Two weekends ago I headed to Paris for Roland Garros 2014, the second Grand Slam of the Year. I always thought it was officially called the ‘French Open’, similar to the Australian or US Opens, but having now visited, I realised that’s not the case and it’s actually known as Roland Garros.
That’s a minor detail really! The venue is named after Roland Garros, a famous French aviator, and it’s been held there since 1928. It’s the second Grand Slam of the year, the only ‘Slam’ on clay and it ends the clay court season. It’s also the only ‘Slam’ that starts on the Sunday while it also has no rest day.
And it’s the third ‘Slam’ I’ve been too after the Australian Open way back in 2002 and Wimbledon in 2012. Now I just need to get myself over to New York and Flushing Meadows.
Although it officially starts on Sunday, the defending champions only play on the Monday, which I found a little strange. Nevertheless, being a Sunday the grounds were full and there was a terrific atmosphere throughout.
We saw some quality tennis and were very lucky with the weather which threatened on occasion to disrupt play but never did (in fact, there were even long stretches of sunshine!). First up on Court One was an entertaining ladies match which went the distance before the No. 6 seed, Tomas Berdych from the Czech Republic saw off a spirited Polish qualifier in straight sets.
From there we headed off to the outside courts and while there certainly are not as many as at Wimbledon, you can get very close to the action. There may be no benches alike there are at Wimbledon, but the stands are no more than five levels up so it’s very close and intimate. We enjoyed a few matches on a few courts before settling in on Court No. 7 for a great match that although ended in three sets, could have been a lot more. The tennis was absolutely superb; so good in fact that no-one moved at any point during the 2h:40 match, and it was a great way to finish off a great day’s tennis.

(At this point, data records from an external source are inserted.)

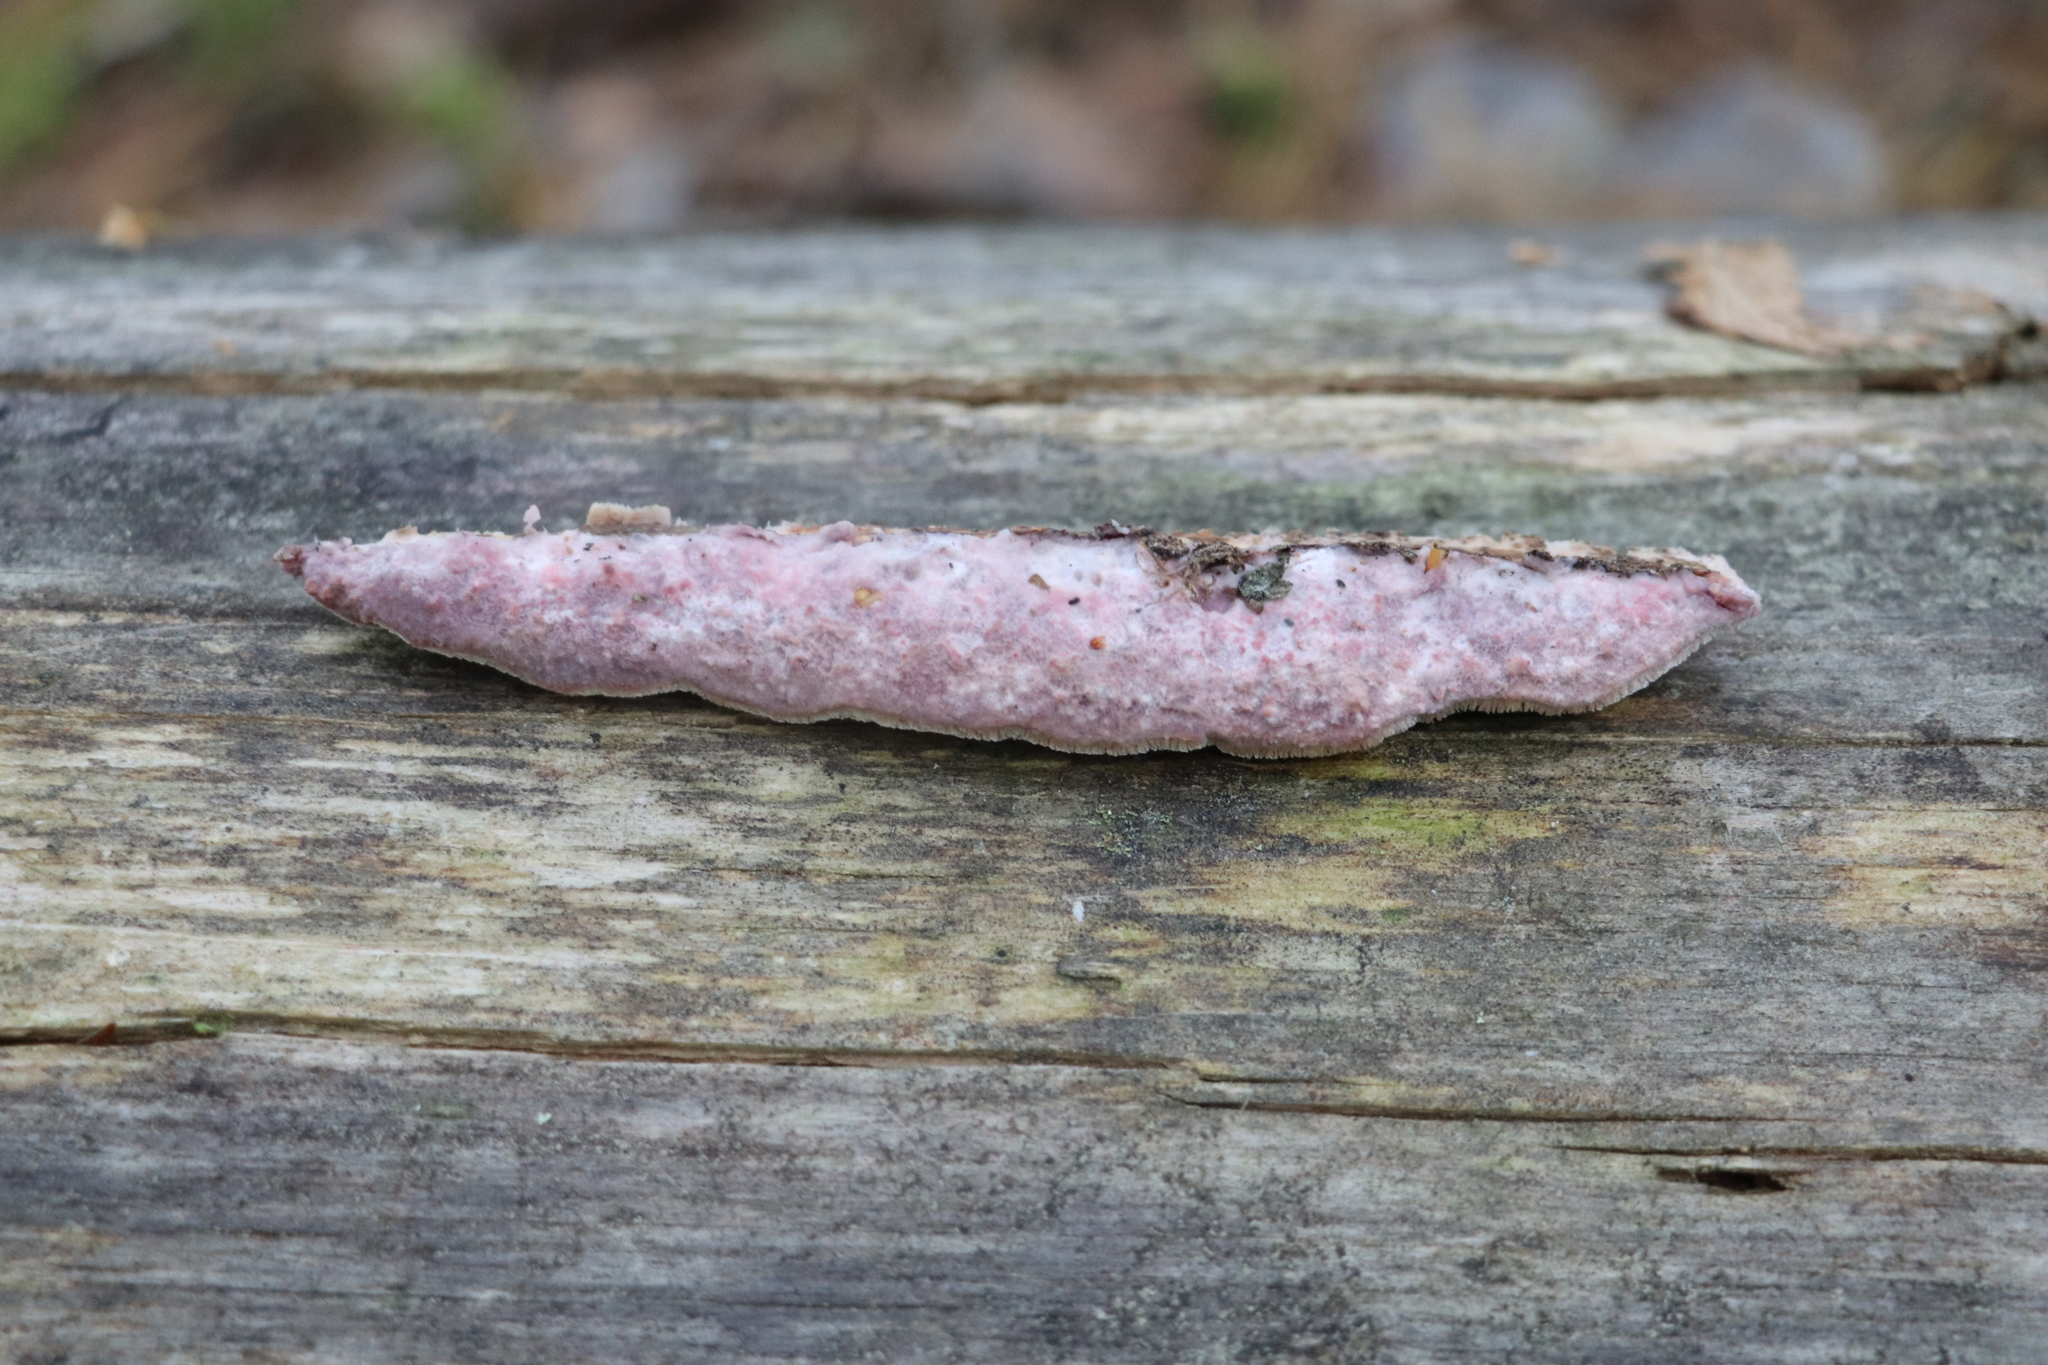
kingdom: Fungi
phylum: Basidiomycota
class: Agaricomycetes
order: Polyporales
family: Irpicaceae
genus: Leptoporus
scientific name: Leptoporus mollis
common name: Soft bracket
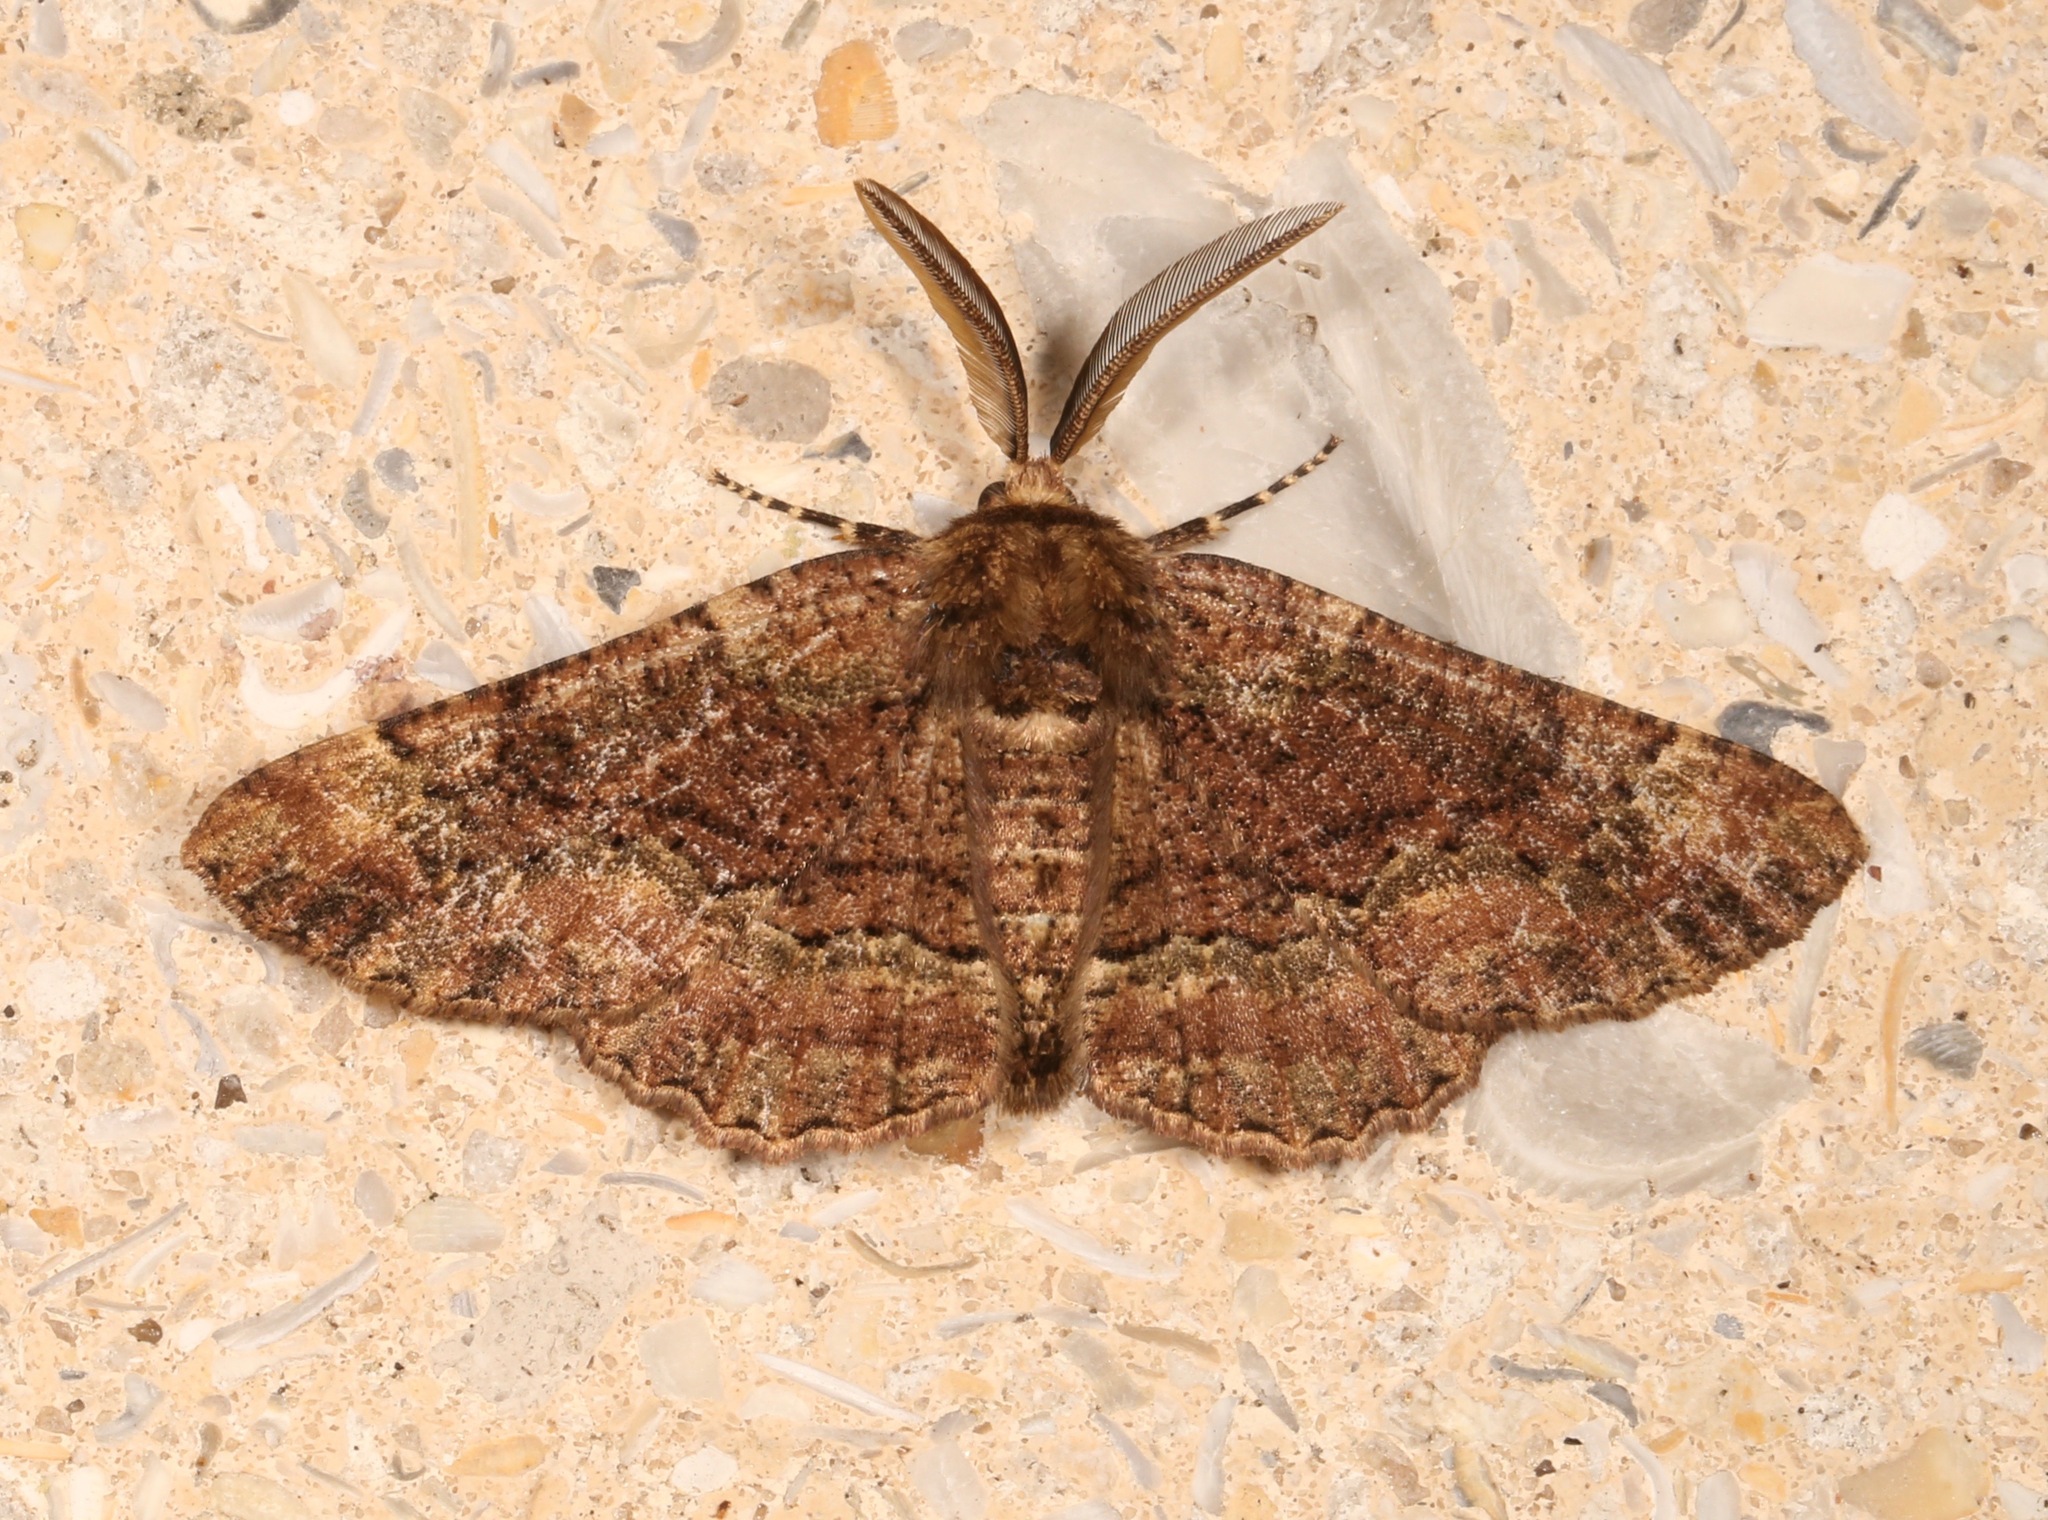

How to buy tickets and logistics?
Like many other major sporting events, tickets sell out quickly so if you are planning to visit, it’s imperative to visit the official site (http://www.rolandgarros.com/en_FR/) at the start of the year and register by clicking on ‘Tickets’, second from the right. Once you have registered and created an account, you can sign up for the ticketing alert, which lets you know when tickets will be released. (That turned out to be in early February). On that day, you need to be online a few minutes before tickets are made available and then it’s just a matter of waiting in the queue.
Once the tickets have been issued, a few weeks before the tournament begins, you need to assign the tickets to their owners (full name and date of birth) and when we entered, we were asked for ID.
Unlike Wimbledon, there’s no ballot, no lottery and you cannot get tickets on the day buy queuing up. You must buy in advance.
Tickets were reasonably priced – EUR 30 bought us access to the outside courts while for an extra EUR 13, we purchased pre-assigned seats on Court One to see two men’s singles plus two ladies’ singles matches.